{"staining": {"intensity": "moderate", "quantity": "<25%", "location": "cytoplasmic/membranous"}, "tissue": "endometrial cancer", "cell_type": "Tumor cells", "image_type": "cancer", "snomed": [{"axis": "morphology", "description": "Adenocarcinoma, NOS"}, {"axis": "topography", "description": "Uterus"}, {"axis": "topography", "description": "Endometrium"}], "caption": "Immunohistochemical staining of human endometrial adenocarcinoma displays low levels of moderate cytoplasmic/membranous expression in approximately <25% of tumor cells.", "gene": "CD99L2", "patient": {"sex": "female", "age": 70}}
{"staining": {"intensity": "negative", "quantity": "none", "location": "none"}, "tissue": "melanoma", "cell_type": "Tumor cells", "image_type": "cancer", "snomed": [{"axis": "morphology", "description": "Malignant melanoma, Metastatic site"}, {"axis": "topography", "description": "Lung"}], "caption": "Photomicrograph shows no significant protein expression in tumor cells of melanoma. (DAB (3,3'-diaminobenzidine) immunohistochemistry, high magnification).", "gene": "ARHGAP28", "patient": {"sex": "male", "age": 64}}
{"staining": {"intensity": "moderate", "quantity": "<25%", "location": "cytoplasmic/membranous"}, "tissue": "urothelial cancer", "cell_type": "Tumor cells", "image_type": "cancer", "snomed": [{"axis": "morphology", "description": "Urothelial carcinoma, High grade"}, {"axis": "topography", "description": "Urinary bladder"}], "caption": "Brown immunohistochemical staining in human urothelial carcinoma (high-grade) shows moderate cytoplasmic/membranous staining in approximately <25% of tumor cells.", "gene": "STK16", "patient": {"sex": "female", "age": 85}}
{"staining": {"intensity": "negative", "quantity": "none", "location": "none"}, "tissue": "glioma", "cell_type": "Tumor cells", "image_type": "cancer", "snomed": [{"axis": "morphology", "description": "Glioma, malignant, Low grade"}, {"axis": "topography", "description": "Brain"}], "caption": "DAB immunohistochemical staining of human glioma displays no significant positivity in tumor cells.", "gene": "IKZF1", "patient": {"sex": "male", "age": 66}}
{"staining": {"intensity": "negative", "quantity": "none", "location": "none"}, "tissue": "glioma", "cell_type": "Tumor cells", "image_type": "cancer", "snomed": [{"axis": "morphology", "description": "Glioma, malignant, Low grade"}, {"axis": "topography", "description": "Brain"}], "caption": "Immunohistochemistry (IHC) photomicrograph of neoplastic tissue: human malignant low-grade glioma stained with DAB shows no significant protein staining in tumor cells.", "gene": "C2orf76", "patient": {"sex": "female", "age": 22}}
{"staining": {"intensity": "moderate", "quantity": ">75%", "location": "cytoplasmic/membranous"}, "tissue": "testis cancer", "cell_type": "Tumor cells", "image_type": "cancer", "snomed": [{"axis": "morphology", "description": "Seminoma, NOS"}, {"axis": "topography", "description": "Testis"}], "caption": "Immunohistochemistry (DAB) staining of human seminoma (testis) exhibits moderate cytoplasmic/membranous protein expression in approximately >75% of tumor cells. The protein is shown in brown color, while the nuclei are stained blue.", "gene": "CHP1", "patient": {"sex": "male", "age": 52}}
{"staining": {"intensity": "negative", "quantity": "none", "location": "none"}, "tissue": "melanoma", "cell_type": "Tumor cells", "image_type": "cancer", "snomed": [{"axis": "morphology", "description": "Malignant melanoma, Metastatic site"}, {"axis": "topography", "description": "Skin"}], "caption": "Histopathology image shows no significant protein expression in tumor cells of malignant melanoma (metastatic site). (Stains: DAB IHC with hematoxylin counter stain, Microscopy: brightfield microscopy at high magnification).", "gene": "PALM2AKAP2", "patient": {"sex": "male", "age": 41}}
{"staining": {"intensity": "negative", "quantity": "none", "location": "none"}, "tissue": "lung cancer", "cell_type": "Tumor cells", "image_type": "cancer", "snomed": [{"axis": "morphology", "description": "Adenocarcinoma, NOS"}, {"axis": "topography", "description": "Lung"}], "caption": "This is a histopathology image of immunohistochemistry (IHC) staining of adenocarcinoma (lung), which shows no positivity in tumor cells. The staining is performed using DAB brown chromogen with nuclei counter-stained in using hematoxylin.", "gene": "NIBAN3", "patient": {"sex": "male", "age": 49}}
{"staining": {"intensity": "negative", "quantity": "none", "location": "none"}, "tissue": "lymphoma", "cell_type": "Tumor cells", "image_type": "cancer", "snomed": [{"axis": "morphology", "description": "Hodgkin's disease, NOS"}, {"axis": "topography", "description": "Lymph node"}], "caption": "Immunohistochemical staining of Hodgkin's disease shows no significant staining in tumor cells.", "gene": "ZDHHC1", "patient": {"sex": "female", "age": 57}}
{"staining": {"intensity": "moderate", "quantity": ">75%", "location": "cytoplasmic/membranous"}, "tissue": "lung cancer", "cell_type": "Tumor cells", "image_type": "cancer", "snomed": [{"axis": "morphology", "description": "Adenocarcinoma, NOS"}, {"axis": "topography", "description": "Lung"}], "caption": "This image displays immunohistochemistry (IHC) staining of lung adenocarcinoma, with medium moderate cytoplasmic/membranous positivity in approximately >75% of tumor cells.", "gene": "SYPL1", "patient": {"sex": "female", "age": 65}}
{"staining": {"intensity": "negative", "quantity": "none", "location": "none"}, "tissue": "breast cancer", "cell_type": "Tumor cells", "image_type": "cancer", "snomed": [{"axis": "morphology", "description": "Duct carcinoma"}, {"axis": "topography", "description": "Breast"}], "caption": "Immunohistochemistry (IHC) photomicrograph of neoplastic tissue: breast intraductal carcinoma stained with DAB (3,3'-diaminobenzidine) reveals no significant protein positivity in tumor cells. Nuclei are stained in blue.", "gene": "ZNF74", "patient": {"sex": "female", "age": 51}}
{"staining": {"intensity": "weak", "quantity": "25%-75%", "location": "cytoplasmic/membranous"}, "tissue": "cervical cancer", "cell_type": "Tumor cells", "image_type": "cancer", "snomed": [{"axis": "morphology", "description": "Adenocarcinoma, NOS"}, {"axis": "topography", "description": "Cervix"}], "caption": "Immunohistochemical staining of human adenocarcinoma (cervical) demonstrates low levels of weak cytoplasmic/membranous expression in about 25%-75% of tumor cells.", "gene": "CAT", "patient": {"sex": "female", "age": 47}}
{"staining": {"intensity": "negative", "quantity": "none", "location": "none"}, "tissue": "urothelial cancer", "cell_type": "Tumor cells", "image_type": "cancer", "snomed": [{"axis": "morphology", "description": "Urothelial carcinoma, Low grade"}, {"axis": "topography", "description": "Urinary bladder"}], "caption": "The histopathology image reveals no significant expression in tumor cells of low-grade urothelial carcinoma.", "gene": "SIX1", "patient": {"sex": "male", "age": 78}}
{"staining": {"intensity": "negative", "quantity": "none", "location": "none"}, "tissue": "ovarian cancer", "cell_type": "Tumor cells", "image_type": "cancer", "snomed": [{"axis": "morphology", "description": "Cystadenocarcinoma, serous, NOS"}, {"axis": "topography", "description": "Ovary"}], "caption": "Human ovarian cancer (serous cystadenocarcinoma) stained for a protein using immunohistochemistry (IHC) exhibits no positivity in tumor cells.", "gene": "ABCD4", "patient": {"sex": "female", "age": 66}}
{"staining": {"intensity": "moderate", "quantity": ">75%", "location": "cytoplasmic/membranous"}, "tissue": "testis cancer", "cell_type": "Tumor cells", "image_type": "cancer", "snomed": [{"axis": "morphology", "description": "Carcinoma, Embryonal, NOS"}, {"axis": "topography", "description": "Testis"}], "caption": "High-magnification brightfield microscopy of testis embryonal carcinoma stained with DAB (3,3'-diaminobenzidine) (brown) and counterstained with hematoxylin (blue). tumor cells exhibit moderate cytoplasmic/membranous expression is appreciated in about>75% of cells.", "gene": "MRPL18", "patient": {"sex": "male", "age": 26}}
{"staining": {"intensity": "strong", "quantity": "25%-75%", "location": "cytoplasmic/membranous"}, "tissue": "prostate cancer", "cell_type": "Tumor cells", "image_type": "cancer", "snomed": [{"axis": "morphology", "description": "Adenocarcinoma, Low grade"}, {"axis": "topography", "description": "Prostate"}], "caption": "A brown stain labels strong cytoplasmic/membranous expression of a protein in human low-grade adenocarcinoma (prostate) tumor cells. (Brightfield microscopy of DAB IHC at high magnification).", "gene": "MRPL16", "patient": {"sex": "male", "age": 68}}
--
• _ABOUT THIS EXERCISE_
From the records above, give again exactly the lines running from the line with "histopathology image reveals" to the line with "ovarian cancer (serous", inclusive.

• _TASK OUTPUT_
{"staining": {"intensity": "negative", "quantity": "none", "location": "none"}, "tissue": "urothelial cancer", "cell_type": "Tumor cells", "image_type": "cancer", "snomed": [{"axis": "morphology", "description": "Urothelial carcinoma, Low grade"}, {"axis": "topography", "description": "Urinary bladder"}], "caption": "The histopathology image reveals no significant expression in tumor cells of low-grade urothelial carcinoma.", "gene": "SIX1", "patient": {"sex": "male", "age": 78}}
{"staining": {"intensity": "negative", "quantity": "none", "location": "none"}, "tissue": "ovarian cancer", "cell_type": "Tumor cells", "image_type": "cancer", "snomed": [{"axis": "morphology", "description": "Cystadenocarcinoma, serous, NOS"}, {"axis": "topography", "description": "Ovary"}], "caption": "Human ovarian cancer (serous cystadenocarcinoma) stained for a protein using immunohistochemistry (IHC) exhibits no positivity in tumor cells.", "gene": "ABCD4", "patient": {"sex": "female", "age": 66}}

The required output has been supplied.